• Prompt 1
In the workflow configuration text, how many structures does the select_desc operation select in total?
• Prompt 2
Resume the workflow configuration text from its last line and continue writing it.

• Text for analysis
== == ==
This configuration runs MD simulations, select some structures for DFT single-point calculations, and transfer them to the dataset.
read , the read_stru operation reads structures from the file, which is basically a wrapper of the ase.io.read function. The ./candidates.xyz contains five structures.
scan, the compute operation, accepts ${op:read} as input structures and runs simulations defined in ${vx:dpmd_computation}. In fact, builder can be any variable or operation that forwards structures, which, for instance, are from builders in Section Builders or the extract/select by other explorations. Meanwhile, temp in the driver variable is [150, 300, 600, 1200, 1500]. There will be FIVE workers that run MD simulations at different temperatures.
extract, the extract operation, reads the trajectories by scan and forwards an AtomsArray with a shape of (5, 5, 1000). The dimensions are number of workers, number of input structures, the length of trajectory.
select_devi, the select operation, uses a property selector to select structures with max_devi_f in the range of [0.08, 0.64] eV/Ang (NOTE: The potential used should support uncertainty quantification.)
select_desc, the select operation, usese a descriptor selector to select structures using fps (Farthest-Point Sampling) in the soap-based feature space. The selection is performed on the dimension (axis) 0, which means structures from different temperatures will be selected separately. Each group gets 64 structures and 320 (64*5) structures are selected in total.
run_vasp, another compute operation, takes the output of select_desc and perform the single-point DFT calculations.
transfer, the transfer operation, transfers structures calculated by DFT to a file ./dataset/${SESSION_NAME}-${COMPOSITION}-${SYSTEM}/${VERSION}.xyz. If the input structures from ./candidates.xyz all have a composition of Cu16. The stored xyz-file should be ./dataset/md-Cu16-surf/dpmd.xyz
variables:
dataset:
type: dataset
name: xyz
dataset_path: ./dataset
# --- computers (workers)
dpmd_computation:
type: computer
potter: ${vx:dpmd}
driver: ${vx:nvtmd}
scheduler: ${vx:scheduler_gpu1_dpmd}
dpmd:
type: potter
name: deepmd
params:
backend: lammps
command: lmp -in in.lammps 2>&1 > lmp.out
type_list: ["Al", "Cu", "O"]
model:
- ./graph-0.pb
- ./graph-1.pb
nvtmd:
type: driver
task: md
init:
md_style: nvt
timestep: 2.0
temp: [150, 300, 600, 1200, 1500]
dump_period: 10
neighbor: "2.0 bin"
== == ==
Dataset entries:
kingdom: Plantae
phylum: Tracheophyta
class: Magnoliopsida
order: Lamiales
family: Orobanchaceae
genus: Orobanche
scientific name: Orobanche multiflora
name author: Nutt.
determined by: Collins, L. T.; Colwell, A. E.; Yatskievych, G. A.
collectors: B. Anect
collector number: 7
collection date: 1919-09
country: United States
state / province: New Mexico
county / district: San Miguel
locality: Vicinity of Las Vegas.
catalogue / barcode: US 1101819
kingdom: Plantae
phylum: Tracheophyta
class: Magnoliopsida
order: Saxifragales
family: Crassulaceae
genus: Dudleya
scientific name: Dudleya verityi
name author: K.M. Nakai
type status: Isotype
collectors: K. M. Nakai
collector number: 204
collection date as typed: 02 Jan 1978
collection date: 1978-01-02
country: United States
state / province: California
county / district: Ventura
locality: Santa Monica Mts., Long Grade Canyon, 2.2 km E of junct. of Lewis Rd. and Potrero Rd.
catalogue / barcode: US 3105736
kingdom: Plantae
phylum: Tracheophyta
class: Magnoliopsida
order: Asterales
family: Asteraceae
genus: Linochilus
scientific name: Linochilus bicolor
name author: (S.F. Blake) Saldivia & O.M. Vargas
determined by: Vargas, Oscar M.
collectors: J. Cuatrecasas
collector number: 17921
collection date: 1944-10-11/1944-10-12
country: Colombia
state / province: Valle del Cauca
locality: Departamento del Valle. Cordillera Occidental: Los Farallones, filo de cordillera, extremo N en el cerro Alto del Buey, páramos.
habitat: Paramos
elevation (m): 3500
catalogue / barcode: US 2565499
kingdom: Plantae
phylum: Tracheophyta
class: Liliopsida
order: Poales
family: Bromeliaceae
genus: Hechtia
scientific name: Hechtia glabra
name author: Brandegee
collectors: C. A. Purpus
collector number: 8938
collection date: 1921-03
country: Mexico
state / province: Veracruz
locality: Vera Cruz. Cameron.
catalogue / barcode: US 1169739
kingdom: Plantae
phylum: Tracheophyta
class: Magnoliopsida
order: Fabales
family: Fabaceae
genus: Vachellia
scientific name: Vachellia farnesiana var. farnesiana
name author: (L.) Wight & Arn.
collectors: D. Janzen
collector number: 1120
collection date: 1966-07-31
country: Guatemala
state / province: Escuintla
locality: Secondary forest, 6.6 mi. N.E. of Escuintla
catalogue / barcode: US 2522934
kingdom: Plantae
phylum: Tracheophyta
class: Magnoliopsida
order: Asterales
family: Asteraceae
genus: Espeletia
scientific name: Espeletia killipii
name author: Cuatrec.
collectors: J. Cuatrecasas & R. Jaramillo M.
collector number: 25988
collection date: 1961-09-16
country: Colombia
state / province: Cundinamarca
== == ==
• Reply 1
It selects 320 structures, 64 from each of the five groups.

• Reply 2
neigh_modify: "every 10 check yes"
run:
steps: 10000
constraint: "lowest 120"
scheduler_gpu1_dpmd:
type: scheduler
backend: slurm
ntasks: 1
cpus-per-task: 1
gres: gpu:1
mem-per-cpu: 8G
time: "0:30:00"
environs: "export OMP_NUM_THREADS=1\nexport KMP_WARNINGS=0\nconda activate deepmd\n"
vasp_computation:
type: computer
potter: ${vx:vasp_gam}
driver: ${vx:driver_spc}
scheduler: ${vx:scheduler_cpu64_vasp}
vasp_gam:
type: potter
name: vasp
params:
backend: vasp
command: srun vasp_gam 2>&1 > vasp.out
incar: ./INCAR_LABEL_NoMAG
kpts: 25
pp_path: /home/apps/vasp/potpaw/recommend
vdw_path: /home/apps/vasp/potpaw
driver_spc:
type: driver
ignore_convergence: true
scheduler_cpu64_vasp:
type: scheduler
backend: slurm
ntasks: 64
cpus-per-task: 1
mem-per-cpu: 256M
time: "24:00:00"
environs: "export OMP_NUM_THREADS=1\nmodule purge\nmodule load intel/2021.1.2 intel-mpi/intel/2021.1.1\nconda activate deepmd\n"
# --- selectors
sift_desc:
type: selector
selection:
- method: descriptor
axis: 0
descriptor:
name: soap
species: ["Al", "Cu", "O"]
r_cut : 6.0
n_max : 12
l_max : 8
sigma : 0.2
average : inner
periodic : true
sparsify:
method: fps
min_distance: 0.1
number: [64, 1.0]
sift_devi:
type: selector
selection:
- method: property
properties:
max_devi_f:
range: [0.08, 0.64]
nbins: 20
sparsify: filter
operations:
read:
type: read_stru
fname: ./candidates.xyz
scan:
type: compute
builder: ${op:read}
worker: ${vx:dpmd_computation}
batchsize: 256
extract:
type: extract
compute: ${op:scan}
select_devi:
type: select
structures: ${op:extract}
selector: ${vx:sift_devi}
select_soap:
type: select
structures: ${op:select_devi}
selector: ${vx:sift_desc}
run_vasp:
type: compute
builder: ${op:select_soap}
worker: ${vx:vasp_computation}
batchsize: 512
extract_dft:
type: extract
compute: ${op:run_vasp}
transfer:
type: transfer
structures: ${op:extract_dft}
dataset: ${vx:dataset}
version: dpmd
system: surf
sessions:
md: transfer
Warning
If the installed dscribe version is < 2.0.0, you need to change the parameters r_cut, n_max, and l_max to rcut, nmax, and lmax.